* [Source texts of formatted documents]
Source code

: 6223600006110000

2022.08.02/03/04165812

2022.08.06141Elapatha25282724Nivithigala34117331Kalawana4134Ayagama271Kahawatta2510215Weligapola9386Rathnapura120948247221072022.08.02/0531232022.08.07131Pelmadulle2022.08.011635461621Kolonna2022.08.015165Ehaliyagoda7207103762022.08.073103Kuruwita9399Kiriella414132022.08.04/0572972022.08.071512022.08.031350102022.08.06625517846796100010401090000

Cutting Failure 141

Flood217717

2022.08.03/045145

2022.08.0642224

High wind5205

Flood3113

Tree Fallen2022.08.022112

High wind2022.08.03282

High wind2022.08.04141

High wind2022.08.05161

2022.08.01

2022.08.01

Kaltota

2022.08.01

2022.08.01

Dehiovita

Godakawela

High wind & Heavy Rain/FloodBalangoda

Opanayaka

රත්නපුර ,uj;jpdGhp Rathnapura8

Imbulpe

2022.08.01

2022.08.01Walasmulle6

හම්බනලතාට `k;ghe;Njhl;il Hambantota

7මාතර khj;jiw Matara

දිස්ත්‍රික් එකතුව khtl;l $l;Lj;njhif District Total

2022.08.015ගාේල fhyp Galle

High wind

* [Work request] Print the records above exactly as they appear.

* [Written solution]
Source code

: 6223600006110000

2022.08.02/03/04165812

2022.08.06141Elapatha25282724Nivithigala34117331Kalawana4134Ayagama271Kahawatta2510215Weligapola9386Rathnapura120948247221072022.08.02/0531232022.08.07131Pelmadulle2022.08.011635461621Kolonna2022.08.015165Ehaliyagoda7207103762022.08.073103Kuruwita9399Kiriella414132022.08.04/0572972022.08.071512022.08.031350102022.08.06625517846796100010401090000

Cutting Failure 141

Flood217717

2022.08.03/045145

2022.08.0642224

High wind5205

Flood3113

Tree Fallen2022.08.022112

High wind2022.08.03282

High wind2022.08.04141

High wind2022.08.05161

2022.08.01

2022.08.01

Kaltota

2022.08.01

2022.08.01

Dehiovita

Godakawela

High wind & Heavy Rain/FloodBalangoda

Opanayaka

රත්නපුර ,uj;jpdGhp Rathnapura8

Imbulpe

2022.08.01

2022.08.01Walasmulle6

හම්බනලතාට `k;ghe;Njhl;il Hambantota

7මාතර khj;jiw Matara

දිස්ත්‍රික් එකතුව khtl;l $l;Lj;njhif District Total

2022.08.015ගාේල fhyp Galle

High wind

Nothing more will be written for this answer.